Climate change prediction models have indicated that food production in the future will be a challenge due to increased temperature and fluctuating rainfall patterns.
According to Dr. Jake Bishop, a researcher from the University of Reading, United Kingdom, 75% of staple crops globally, rely on insect pollinators which he warned were being phased out by climate change.
The Don from the School of Agriculture, Policy and Development was speaking at Jomo Kenyatta University of Agriculture and Technology where he delivered a keynote address based on the findings of his research to postgraduate students and staff of the School of Food and Nutritional Sciences, May 30, 2019. The study was titled: How weather can change interactions between crops and beneficial organisms such as animal pollinators, natural enemies of pests and Rhizobia bacteria’

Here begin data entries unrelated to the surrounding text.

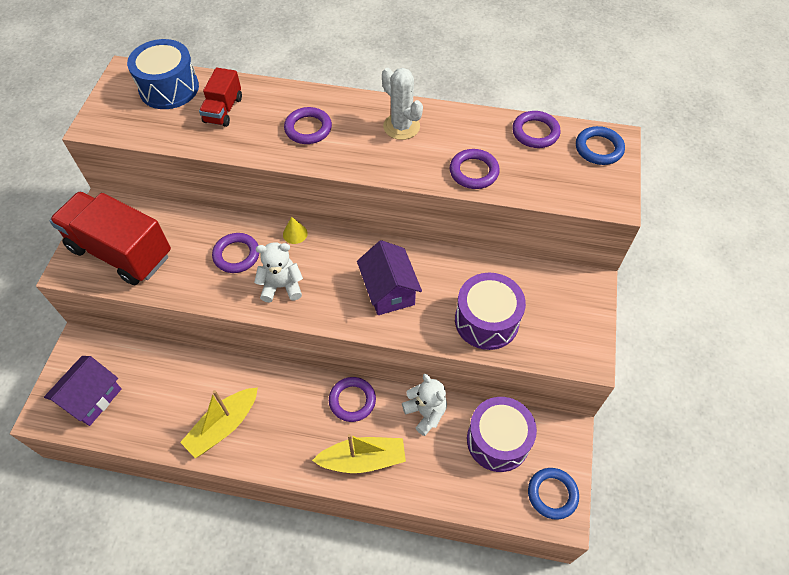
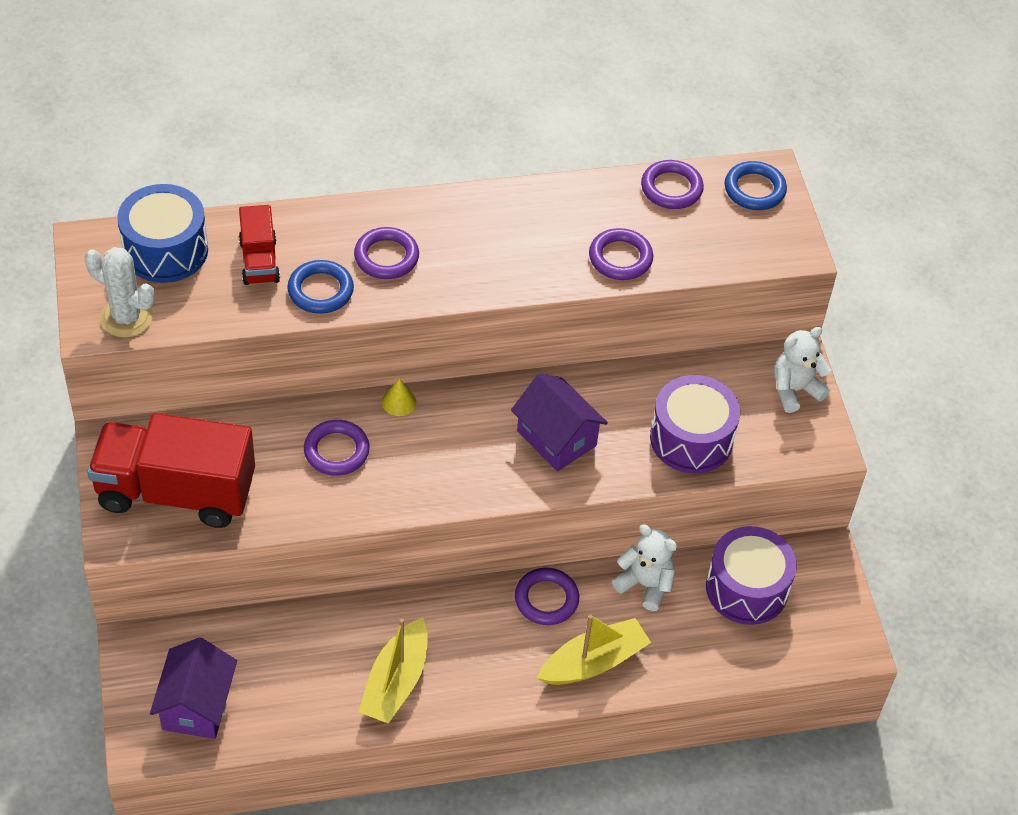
camera: 25 degrees left, 5 degrees down
white teddy bear [254,242,303,302] -> white teddy bear moved to [774,327,831,413]
white cactus [382,68,423,140] -> white cactus moved to [85,247,155,338]
blue ring [528,468,579,520] -> blue ring moved to [287,260,354,314]

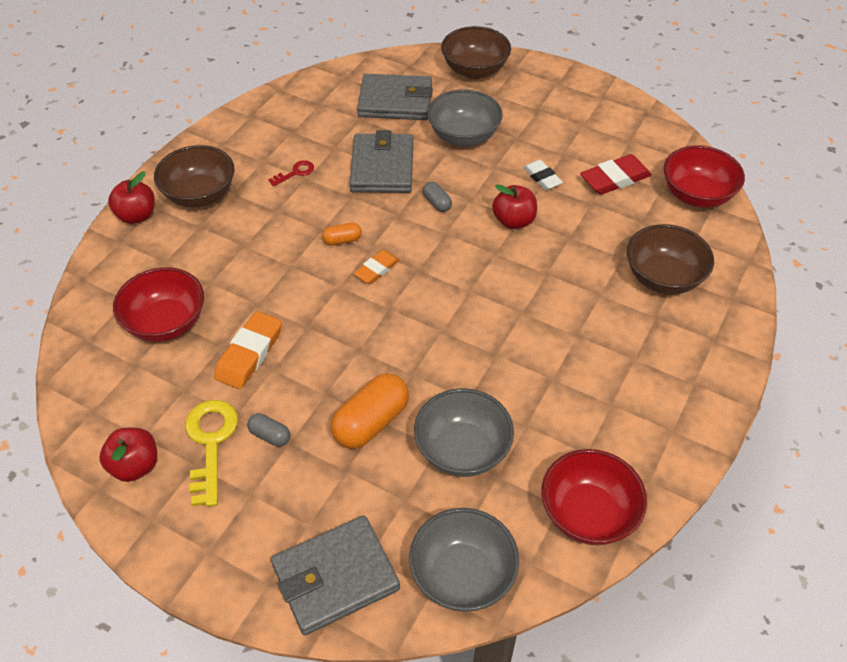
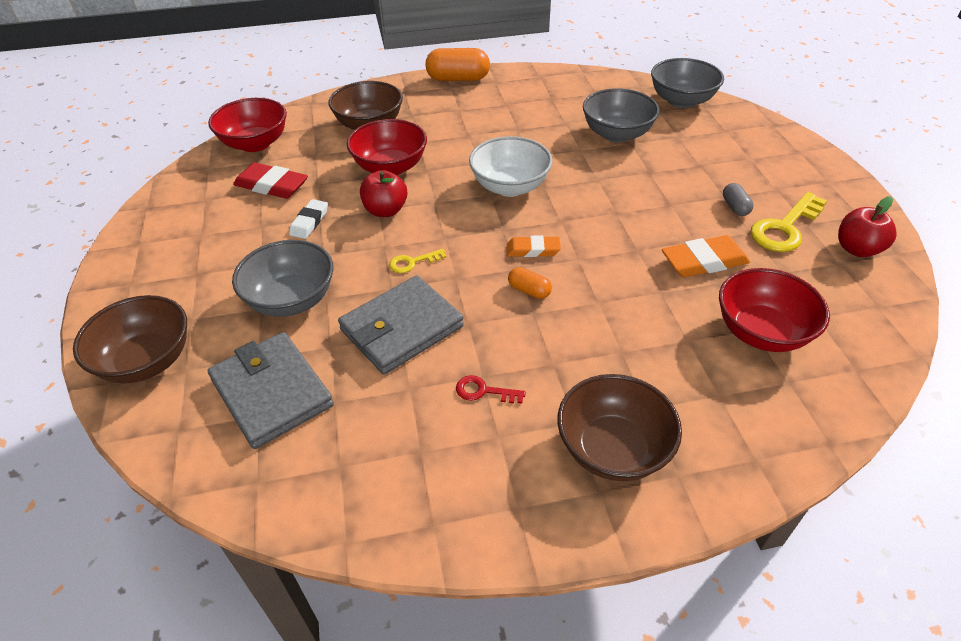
camera: 130 degrees left, 5 degrees down
red apple [108,172,155,224] -> none
grey wallet [271,515,400,635] -> none
orange capsule [331,373,409,449] -> orange capsule moved to [425,48,490,81]
grey capsule [423,182,452,212] -> yellow key [389,249,446,273]
red bowl [542,449,647,545] -> red bowl moved to [347,119,427,175]
none -> white bowl [469,136,553,197]

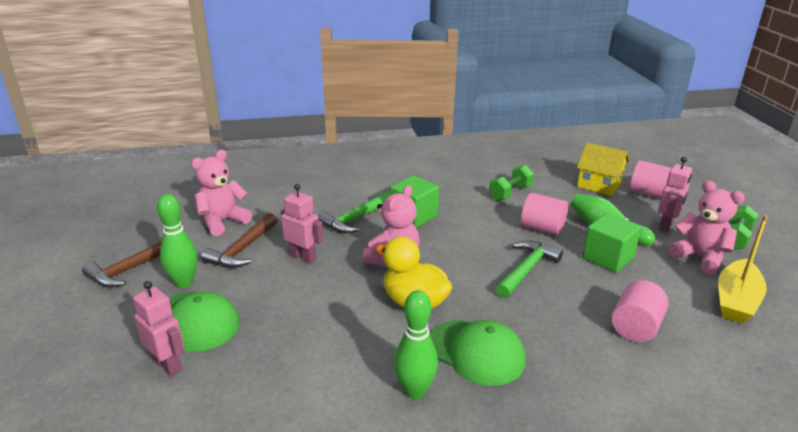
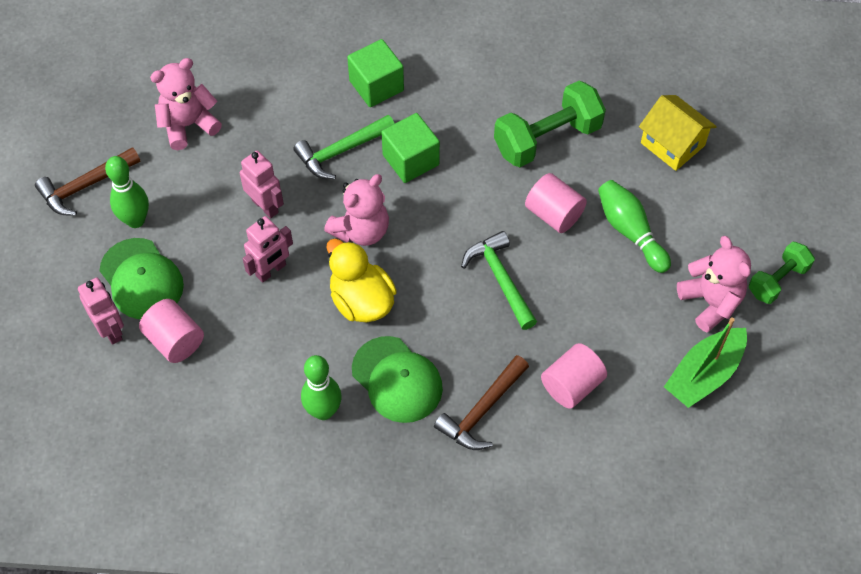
camera: 15 degrees right, 30 degrees up
brown hammer [201,213,277,268] -> brown hammer moved to [434,355,529,450]
green dumbbell [489,165,534,201] -> green dumbbell [494,81,606,167], size x1.66
green hammer [495,241,563,299] -> green hammer turned 75 degrees counterclockwise [461,231,537,330]
green cube [582,213,641,273] -> green cube moved to [347,39,404,107]
pink cylinder [630,160,671,199] -> pink cylinder moved to [139,299,204,363]
pink robot [658,157,692,232] -> pink robot moved to [243,216,293,283]
yellow boat [718,215,768,323] -> green boat [664,317,747,408]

Basing his research on faba bean and wheat pollination, Dr. Jake revealed that high temperatures damage plants at key stages such as flowering and early seed development. He dreads that food production could plummet around the world with the possible extinction of pollinator populations.
The don recommended that it was time for human kind to revise the global food security agenda by either producing plants that depend less on the pollinators or conserve the pollinators.
Prof. Willis Owino, a lecturer in JKUAT’s Department of Food Science and Technology said the research findings can be used to utilize historical trends of climatic data to estimate likelihood of either heat or rainfall stress in Kenya.
Prof. Owino, who is also a Co-principle investigator in collaborative research between the University of Reading, JKUAT and Technical University of Mombasa underscored the significance of sensitizing small holder farmers on the relationship between plants and animal pollinators saying, “it will guide them on the specific choices on what to produce and minimize crop losses due to unfavorable weather conditions.”
He urged the postgraduate students to pick up practical research thesis in order to collect data on agricultural production in a bid to identify what is the causative factors for agricultural losses and how to address them.